Von Angus T. Jones' Privatleben ist wenig bekannt. Er wurde in Austin, Texas, geboren und lebt heute mit seinen Eltern und seinem dreijährigen Bruder in Los Angeles. Hin und wieder wurde er mit Freundinnen gesehen, erregte damit aber wenig Aufsehen. Seine aktuelle Partnerin ist Promi-Jägerin Sarah M. alias Stalker-Sarah, die ihren Twitter-Account pausenlos mit Fotos von Stars aus nächster Nähe füllt. Sie begleitet Jones laut Perez Hilton zu den Treffen der Forerunner Christian Church.

Erleuchtung eines Kinderstars

Bereits Anfang des Jahres drückte Jones ein gewisses Unbehagen über die Serie aus, weil seine Figur langsam erwachsen werde. Das passe nicht zu ihr, und er fühle sich komisch, so zu spielen. Nun sprach er in einem langen Video über seinen Weg zu Gott und bezeichnete die Serie als «Dreck». Der Aufschrei war gross, und Jones entschuldigte sich schnell; er habe nicht respektlos gegenüber seinen Kollegen sein wollen. Die Äusserung, die Show sei Dreck, nahm er allerdings nicht zurück. Es könnte ein verzweifelter Versuch gewesen sein, sich von der Show abzugrenzen, bei der er mehr als sein halbes Leben verbracht hat und die ihn wohl noch lange prägen wird.

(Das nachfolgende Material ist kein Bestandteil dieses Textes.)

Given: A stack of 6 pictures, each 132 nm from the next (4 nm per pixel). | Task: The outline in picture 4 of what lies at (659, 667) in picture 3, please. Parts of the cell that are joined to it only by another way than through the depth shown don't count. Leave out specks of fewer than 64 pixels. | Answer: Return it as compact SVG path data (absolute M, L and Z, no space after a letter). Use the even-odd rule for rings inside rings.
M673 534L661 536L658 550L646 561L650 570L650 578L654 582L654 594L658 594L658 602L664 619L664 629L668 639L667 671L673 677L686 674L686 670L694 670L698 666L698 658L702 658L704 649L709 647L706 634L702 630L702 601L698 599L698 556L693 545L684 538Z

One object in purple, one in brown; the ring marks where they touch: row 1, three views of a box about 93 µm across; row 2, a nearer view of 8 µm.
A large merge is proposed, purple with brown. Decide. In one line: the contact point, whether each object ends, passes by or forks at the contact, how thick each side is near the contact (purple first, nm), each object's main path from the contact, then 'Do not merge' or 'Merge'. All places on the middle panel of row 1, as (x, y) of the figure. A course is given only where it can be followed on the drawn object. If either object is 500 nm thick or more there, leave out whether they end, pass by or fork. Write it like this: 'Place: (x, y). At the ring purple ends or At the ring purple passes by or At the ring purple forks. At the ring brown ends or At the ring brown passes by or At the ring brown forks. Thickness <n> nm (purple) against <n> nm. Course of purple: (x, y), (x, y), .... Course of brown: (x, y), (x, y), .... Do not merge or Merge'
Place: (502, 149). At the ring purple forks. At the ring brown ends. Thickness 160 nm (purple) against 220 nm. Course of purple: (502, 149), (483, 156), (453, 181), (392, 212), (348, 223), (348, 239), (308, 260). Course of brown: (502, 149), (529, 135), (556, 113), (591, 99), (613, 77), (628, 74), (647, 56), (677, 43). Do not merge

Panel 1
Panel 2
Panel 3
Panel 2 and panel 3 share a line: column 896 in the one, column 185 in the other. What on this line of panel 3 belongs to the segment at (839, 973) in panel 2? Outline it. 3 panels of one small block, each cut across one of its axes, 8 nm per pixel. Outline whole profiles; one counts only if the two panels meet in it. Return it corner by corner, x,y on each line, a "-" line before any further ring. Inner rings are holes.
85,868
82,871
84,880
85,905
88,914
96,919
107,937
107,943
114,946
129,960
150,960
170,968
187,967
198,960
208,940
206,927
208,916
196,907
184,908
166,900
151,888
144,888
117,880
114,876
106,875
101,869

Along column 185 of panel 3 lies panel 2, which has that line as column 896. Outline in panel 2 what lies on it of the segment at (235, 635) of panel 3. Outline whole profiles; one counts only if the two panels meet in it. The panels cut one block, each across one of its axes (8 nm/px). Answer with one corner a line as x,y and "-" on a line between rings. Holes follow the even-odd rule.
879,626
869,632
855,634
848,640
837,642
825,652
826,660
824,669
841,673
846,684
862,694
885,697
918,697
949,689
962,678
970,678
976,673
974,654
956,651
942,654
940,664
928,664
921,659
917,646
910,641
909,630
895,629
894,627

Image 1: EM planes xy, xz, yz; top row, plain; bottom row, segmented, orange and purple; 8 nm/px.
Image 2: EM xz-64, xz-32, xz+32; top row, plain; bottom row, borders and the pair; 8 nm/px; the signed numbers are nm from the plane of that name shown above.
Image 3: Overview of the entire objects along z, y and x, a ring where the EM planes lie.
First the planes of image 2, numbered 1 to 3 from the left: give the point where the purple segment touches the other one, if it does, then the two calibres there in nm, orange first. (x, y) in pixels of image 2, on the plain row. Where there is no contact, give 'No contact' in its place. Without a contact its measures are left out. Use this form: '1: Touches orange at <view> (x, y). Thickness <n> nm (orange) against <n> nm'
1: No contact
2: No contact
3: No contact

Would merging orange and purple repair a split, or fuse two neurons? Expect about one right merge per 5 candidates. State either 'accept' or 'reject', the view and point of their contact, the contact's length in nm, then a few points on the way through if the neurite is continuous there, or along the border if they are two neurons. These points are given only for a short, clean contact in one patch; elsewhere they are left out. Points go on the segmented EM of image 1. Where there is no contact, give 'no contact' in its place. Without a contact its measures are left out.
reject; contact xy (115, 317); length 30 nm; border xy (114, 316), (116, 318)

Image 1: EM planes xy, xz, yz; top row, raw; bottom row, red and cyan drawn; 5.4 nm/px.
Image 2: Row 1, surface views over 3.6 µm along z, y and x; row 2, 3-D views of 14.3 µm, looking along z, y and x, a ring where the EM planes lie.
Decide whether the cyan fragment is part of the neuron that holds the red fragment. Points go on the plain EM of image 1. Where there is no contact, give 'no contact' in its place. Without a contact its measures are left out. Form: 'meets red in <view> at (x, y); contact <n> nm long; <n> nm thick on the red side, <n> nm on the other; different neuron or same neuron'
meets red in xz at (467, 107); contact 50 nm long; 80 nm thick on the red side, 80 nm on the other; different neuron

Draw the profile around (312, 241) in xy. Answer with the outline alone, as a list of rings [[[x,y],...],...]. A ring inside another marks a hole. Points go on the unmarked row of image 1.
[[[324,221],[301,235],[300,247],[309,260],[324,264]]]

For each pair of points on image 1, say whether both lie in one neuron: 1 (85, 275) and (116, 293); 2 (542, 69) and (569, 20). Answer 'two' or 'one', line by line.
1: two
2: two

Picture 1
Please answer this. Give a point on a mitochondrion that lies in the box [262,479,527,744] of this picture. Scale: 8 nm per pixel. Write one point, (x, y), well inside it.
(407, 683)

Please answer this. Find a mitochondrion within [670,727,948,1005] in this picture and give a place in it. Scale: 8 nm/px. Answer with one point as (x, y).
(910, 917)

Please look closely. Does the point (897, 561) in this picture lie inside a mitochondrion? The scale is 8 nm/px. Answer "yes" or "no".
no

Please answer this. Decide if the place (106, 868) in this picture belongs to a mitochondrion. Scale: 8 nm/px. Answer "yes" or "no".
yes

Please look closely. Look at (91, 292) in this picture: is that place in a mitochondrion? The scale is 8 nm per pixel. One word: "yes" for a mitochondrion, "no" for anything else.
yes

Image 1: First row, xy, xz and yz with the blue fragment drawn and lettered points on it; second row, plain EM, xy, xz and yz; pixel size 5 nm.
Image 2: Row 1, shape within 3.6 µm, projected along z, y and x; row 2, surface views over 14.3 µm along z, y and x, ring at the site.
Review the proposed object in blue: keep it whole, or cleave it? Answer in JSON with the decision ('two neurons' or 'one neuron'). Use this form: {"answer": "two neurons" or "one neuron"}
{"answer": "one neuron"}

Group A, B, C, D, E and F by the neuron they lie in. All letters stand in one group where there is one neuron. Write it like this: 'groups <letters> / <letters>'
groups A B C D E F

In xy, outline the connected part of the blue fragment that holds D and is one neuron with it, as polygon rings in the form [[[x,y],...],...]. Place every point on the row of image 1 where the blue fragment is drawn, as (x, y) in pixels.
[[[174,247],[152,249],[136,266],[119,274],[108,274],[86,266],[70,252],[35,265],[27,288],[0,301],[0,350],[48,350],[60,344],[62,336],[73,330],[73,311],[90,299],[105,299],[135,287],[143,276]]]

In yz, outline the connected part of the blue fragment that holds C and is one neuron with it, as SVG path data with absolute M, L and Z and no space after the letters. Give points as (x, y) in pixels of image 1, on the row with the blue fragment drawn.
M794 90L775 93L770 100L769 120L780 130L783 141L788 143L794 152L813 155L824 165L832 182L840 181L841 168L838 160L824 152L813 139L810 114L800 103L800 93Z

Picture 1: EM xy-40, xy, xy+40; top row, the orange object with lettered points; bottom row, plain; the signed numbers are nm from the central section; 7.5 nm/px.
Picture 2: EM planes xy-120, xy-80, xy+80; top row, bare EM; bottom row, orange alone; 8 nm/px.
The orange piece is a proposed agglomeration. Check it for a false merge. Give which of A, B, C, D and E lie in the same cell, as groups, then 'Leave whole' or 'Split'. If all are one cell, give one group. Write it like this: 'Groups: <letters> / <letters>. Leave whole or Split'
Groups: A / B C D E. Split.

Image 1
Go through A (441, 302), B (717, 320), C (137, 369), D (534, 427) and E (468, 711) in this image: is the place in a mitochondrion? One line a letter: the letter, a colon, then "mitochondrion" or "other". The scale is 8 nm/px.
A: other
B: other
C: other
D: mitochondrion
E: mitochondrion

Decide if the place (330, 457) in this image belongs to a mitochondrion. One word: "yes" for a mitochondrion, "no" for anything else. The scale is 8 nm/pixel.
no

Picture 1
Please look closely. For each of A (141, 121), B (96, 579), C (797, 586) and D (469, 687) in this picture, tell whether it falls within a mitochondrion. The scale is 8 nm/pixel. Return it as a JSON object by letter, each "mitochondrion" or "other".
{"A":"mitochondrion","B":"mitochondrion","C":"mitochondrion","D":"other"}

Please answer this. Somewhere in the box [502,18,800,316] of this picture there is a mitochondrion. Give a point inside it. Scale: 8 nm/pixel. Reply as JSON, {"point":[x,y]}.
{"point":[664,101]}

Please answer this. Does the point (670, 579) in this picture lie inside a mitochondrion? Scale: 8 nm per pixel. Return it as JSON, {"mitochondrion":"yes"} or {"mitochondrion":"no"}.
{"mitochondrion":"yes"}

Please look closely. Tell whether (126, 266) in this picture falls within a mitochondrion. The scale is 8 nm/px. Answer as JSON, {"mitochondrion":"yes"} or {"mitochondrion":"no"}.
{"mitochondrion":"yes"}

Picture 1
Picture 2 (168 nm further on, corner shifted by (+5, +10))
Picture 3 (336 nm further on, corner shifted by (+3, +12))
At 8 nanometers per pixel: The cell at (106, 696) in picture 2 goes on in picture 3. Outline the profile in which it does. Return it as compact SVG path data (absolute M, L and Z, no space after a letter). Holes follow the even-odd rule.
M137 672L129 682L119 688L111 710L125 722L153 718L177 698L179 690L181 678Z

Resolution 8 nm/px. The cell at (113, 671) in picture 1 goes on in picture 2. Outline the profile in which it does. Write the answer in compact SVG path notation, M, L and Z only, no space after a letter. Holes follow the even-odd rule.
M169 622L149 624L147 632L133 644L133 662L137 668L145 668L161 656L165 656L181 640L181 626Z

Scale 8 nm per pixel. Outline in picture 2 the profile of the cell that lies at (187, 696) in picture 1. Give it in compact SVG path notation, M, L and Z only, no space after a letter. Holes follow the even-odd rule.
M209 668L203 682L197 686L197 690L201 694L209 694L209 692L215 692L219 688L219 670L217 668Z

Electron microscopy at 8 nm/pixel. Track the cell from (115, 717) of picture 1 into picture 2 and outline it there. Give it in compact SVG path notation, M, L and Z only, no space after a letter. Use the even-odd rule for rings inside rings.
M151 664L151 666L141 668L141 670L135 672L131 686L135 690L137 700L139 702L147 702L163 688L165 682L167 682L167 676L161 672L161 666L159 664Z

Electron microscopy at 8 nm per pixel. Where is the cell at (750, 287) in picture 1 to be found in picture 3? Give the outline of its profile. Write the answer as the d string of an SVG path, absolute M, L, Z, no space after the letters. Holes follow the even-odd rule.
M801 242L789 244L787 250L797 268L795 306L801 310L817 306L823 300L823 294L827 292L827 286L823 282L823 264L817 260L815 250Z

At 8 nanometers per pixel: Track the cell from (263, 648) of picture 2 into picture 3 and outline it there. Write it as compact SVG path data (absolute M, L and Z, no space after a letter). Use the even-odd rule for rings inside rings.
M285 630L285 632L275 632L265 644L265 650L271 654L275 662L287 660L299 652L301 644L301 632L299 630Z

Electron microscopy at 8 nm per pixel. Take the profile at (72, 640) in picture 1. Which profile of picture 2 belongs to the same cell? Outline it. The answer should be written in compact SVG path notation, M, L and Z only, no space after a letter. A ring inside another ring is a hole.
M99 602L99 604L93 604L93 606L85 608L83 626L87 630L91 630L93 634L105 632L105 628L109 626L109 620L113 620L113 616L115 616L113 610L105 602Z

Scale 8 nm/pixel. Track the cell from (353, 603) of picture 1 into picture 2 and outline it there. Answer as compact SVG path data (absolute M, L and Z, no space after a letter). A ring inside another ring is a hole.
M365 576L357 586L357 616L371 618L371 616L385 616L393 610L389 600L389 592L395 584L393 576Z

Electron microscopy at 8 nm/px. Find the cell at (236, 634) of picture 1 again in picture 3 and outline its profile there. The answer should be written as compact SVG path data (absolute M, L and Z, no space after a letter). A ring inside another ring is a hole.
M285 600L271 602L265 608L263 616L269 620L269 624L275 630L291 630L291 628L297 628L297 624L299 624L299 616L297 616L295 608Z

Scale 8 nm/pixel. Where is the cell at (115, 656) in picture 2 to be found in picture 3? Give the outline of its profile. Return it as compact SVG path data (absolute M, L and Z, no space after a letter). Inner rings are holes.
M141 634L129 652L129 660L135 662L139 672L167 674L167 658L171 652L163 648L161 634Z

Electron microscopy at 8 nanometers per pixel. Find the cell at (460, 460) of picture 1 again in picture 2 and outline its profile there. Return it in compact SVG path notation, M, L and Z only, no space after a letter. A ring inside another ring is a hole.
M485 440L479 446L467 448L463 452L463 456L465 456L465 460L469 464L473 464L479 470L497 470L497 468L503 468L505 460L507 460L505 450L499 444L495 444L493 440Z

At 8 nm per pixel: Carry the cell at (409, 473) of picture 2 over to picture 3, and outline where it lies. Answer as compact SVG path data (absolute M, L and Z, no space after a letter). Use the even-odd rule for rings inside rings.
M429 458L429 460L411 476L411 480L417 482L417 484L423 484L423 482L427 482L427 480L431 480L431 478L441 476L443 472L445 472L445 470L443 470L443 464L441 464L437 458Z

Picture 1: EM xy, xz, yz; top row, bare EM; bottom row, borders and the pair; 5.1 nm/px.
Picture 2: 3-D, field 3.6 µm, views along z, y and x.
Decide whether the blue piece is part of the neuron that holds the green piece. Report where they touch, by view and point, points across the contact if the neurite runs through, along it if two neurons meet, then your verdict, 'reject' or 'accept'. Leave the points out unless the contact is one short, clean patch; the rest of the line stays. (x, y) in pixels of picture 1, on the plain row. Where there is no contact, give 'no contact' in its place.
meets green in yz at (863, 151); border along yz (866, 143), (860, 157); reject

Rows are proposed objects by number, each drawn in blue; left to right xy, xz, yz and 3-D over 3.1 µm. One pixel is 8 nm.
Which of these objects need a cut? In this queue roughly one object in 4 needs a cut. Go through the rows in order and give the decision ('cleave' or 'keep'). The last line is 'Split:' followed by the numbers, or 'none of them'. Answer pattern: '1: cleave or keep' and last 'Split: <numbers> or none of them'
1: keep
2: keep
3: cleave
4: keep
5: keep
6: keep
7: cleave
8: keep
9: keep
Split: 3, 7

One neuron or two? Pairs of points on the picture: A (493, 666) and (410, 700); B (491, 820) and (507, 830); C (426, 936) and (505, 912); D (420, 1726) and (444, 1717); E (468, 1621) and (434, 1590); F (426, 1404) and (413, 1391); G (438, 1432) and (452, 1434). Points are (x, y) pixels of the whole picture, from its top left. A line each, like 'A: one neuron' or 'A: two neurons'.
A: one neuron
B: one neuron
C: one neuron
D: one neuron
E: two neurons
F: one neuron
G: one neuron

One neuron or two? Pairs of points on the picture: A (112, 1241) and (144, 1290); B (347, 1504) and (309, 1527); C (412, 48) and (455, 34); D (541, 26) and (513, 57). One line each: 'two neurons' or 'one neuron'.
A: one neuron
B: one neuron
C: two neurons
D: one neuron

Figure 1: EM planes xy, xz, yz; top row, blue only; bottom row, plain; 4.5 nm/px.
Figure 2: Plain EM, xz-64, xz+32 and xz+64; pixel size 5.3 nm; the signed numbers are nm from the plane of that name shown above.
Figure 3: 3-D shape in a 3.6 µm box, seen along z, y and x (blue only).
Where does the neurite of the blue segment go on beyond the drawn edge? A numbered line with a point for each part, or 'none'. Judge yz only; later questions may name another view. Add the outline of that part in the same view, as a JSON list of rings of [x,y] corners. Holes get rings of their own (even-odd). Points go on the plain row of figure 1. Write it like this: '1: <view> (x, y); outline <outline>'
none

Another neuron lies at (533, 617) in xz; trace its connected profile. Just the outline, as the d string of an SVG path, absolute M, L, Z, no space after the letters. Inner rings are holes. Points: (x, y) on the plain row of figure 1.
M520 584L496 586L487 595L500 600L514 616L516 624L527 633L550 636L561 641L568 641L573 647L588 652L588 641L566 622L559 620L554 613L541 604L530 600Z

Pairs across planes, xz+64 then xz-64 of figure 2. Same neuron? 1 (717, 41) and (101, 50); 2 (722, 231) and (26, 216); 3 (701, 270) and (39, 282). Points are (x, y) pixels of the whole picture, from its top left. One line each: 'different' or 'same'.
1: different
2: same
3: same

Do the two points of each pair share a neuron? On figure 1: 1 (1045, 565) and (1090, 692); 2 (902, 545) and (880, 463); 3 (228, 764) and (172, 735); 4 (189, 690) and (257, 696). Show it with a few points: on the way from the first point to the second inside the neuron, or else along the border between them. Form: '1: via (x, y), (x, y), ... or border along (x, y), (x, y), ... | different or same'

Unterstützung erhielt er von Charlie Sheen, der zu Tmz.com sagte, die Serie sei verflucht. Produzent Chuck Lorre mache jeden fertig; Sheen selber hatte die Show nach einem Streit mit Lorre verlassen. Sheen bot Jones an, in seiner neuen Show «Anger Management» aufzutreten, wie «New York Daily News» berichtet. Doch ist Charlie Sheen ein eher zweifelhafter Ratgeber für einen jungen Schauspieler.

Unsichere Zukunft

Jones' Mutter macht sich Sorgen um ihn; sie meinte, die Forerunner Christian Church habe ihren Sohn einer Gehirnwäsche unterzogen und versuche ihn auszunutzen. Gut möglich, dass die Sekte ähnlich wie die Scientology versucht, mit Prominenten für sich Werbung zu machen. Apropos Scientology: Jones' Cousins Christopher Masterson (spielt in «Malcolm in the Middle») und Danny Masterson (aus «Die wilden Siebziger») sind bekennende Anhänger, genau wie ihre Eltern.

Wie es mit «Two and a Half Men» weitergeht, ist offen. In den letzten Episoden ist Jake Harper nicht dabei, weil er im Militär ist. Die Geschichte konzentriert sich immer mehr auf den von Ashton Kutcher gespielten Walden Schmitt, der Charlie abgelöst hat, und Jakes Vater Alan. Gut möglich, dass noch eine Staffel ohne den halben Mann angehängt wird. Ihn rauszuschreiben, dürfte einfacher sein als bei der Hauptfigur Charlie. Sowieso ist Jones unschlüssig, ob er überhaupt weitermachen will mit der Schauspielerei, wie er der «Los Angeles Times» schon vor einigen Jahren sagte; unklar bleibt, ob das an der angeblich verfluchten Serie «Two and a Half Men» liegt oder ob es eine natürliche Entwicklung im Leben eines jungen Menschen ist.